Street Cred: Card strives for authenticity in his depiction of Black characters, and mostly succeeds, I think, but sometimes it seems like he falls back on stereotype. C’mon, a “Yo mama’s so fat…” sparring session?
Titania is Not a “Hoochie Mama”: Authors and playwrights are continually trying to update Shakespeare, and it almost always fails. The characters feel awkward when taken out of their cultural context. Card’s concept is very creative–I liked the way he put the little fracas over the “changeling child” from Midsummer Night’s Dream into an accessible context, but in my opinion, it still didn’t have enough momentum to escape the gravity well created by putting Shakespearean characters in modern dress. Titania’s a queen, not Queen Latifah, though that’s an amusing mental image.
Some Editors Don’t Recognize Me, So I Carry the Orson Scott Card: Regardless of the quality of the writing, if a non-marquee author tried to pitch a fantasy story in which Shakespeare’s fairies interacted with the real world, I expect they’d get shot down because it’s already been done–a lot. OSC can get away with it because, well, he’s OSC. Yes, I’m whining, but it’s a complaint about the publishing world, not this book. Ah, well, it’s nice that somebody gets to take a fresh cut at a venerable trope.

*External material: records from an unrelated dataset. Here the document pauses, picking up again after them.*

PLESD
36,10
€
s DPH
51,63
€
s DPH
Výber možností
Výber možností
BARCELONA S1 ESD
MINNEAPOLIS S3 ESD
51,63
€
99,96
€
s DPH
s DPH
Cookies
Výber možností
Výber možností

If You Can’t Blind Them With Brilliance…: What caught my interest and kept me reading this story was the “What the Heck is Going On Here?” factor. Once Card gets past the initial strangeness and lets the reader into what’s happening, it’s a fairly conventional ride. Confused Messiah Kid and Sidekicks Save the World. I’ve been down this road so often I know how many telephone poles there are. The writing is masterful, but the story didn’t grip me. It was, frankly, hard for me to get too excited about or feel much sympathy for supernatural characters who were arbitrarily wanton and cruel. “The Devil made me do it” has never been a convincing defense, Puck’s charm and Oberon’s self-inflicted schizophrenia notwithstanding, and there are way too many real babies being set out with the trash these days. The image didn’t just shock, it shut me down. Card’s “All’s Well That Ends Well” finish doesn’t satisfy, either. If I were the folks in Baldwin Hills, I’d be surfing the Net for a good paranormal liability attorney, not basking in the afterglow of a rockin’ dance with the Faerie Queen. I’d have gladly left this entire Faerie court penned up in the underworld where they couldn”t mess around with innocent people, who have enough problems without super-powered delinquents warping their reality. Get an eternal life, y’all.
Bottom Line: Magic Street is an entertaining, well-written story, but the central conceit of bored immortals using humans as playthings/pawns in their everlasting war wasn’t appealing to me. Explicitly drawing a parallel between Mack’s situation and the Incarnation didn’t help me, either–it’s not the same thing, not at all.